> _Task brief_: In the records below, find the line containing "Товари для дітей" and the line containing "Αρκαδίας έχει πλέον". Give again exactly those lines and every line between them, omitting the pictures.

○ ○ ○ ○

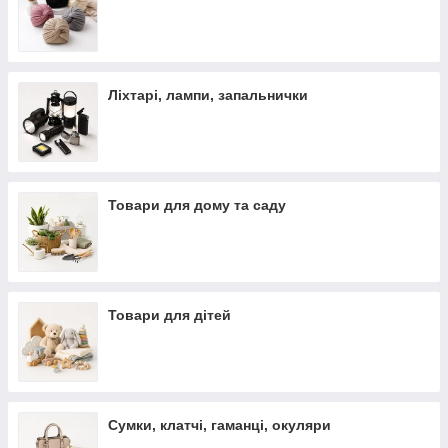
Ліхтарі, лампи, запальнички
Товари для дому та саду
Товари для дітей
Сумки, клатчі, гаманці, окуляри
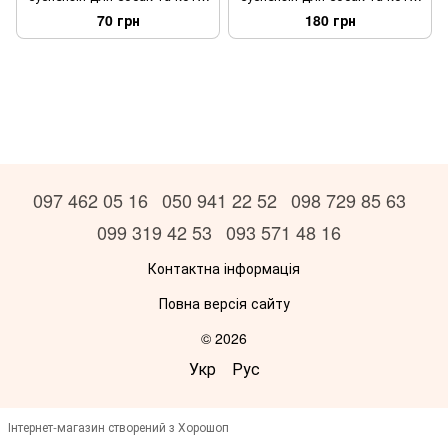
10 мл
50 мл
70 грн
180 грн
097 462 05 16
050 941 22 52
098 729 85 63
099 319 42 53
093 571 48 16
Контактна інформація
Повна версія сайту
© 2026
Укр
Рус
Інтернет-магазин створений з Хорошоп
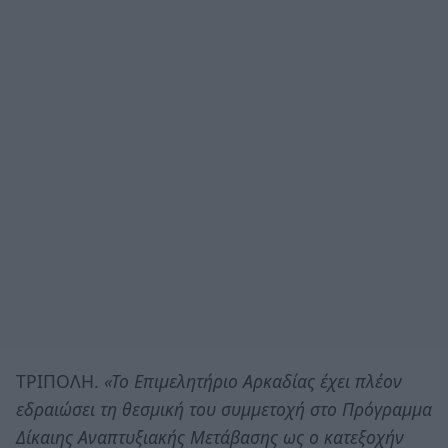
ΤΡΙΠΟΛΗ.
«Το Επιμελητήριο Αρκαδίας έχει πλέον
εδραιώσει τη θεσμική του συμμετοχή στο Πρόγραμμα
Δίκαιης Αναπτυξιακής Μετάβασης ως ο κατεξοχήν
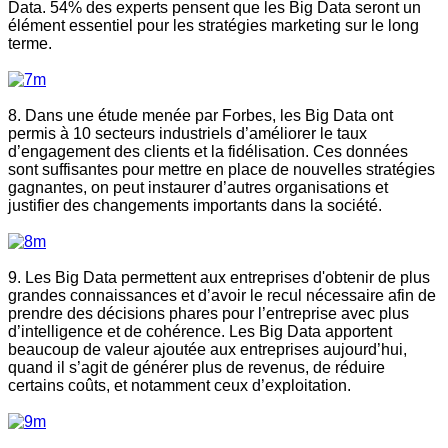
Data. 54% des experts pensent que les Big Data seront un
élément essentiel pour les stratégies marketing sur le long
terme.
8. Dans une étude menée par Forbes, les Big Data ont
permis à 10 secteurs industriels d’améliorer le taux
d’engagement des clients et la fidélisation. Ces données
sont suffisantes pour mettre en place de nouvelles stratégies
gagnantes, on peut instaurer d’autres organisations et
justifier des changements importants dans la société.
9. Les Big Data permettent aux entreprises d'obtenir de plus
grandes connaissances et d’avoir le recul nécessaire afin de
prendre des décisions phares pour l’entreprise avec plus
d’intelligence et de cohérence. Les Big Data apportent
beaucoup de valeur ajoutée aux entreprises aujourd’hui,
quand il s’agit de générer plus de revenus, de réduire
certains coûts, et notamment ceux d’exploitation.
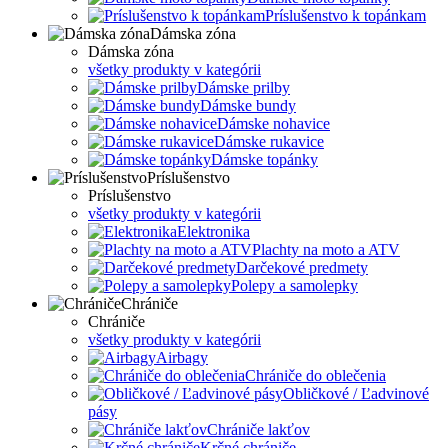
Príslušenstvo k topánkam
Dámska zóna
Dámska zóna
všetky produkty v kategórii
Dámske prilby
Dámske bundy
Dámske nohavice
Dámske rukavice
Dámske topánky
Príslušenstvo
Príslušenstvo
všetky produkty v kategórii
Elektronika
Plachty na moto a ATV
Darčekové predmety
Polepy a samolepky
Chrániče
Chrániče
všetky produkty v kategórii
Airbagy
Chrániče do oblečenia
Obličkové / Ľadvinové
pásy
Chrániče lakťov
Krčné chrániče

○ ○ ○ ○

> _Answer space_:
Товари для дітей
Сумки, клатчі, гаманці, окуляри
10 мл
50 мл
70 грн
180 грн
097 462 05 16
050 941 22 52
098 729 85 63
099 319 42 53
093 571 48 16
Контактна інформація
Повна версія сайту
© 2026
Укр
Рус
Інтернет-магазин створений з Хорошоп
ΤΡΙΠΟΛΗ.
«Το Επιμελητήριο Αρκαδίας έχει πλέον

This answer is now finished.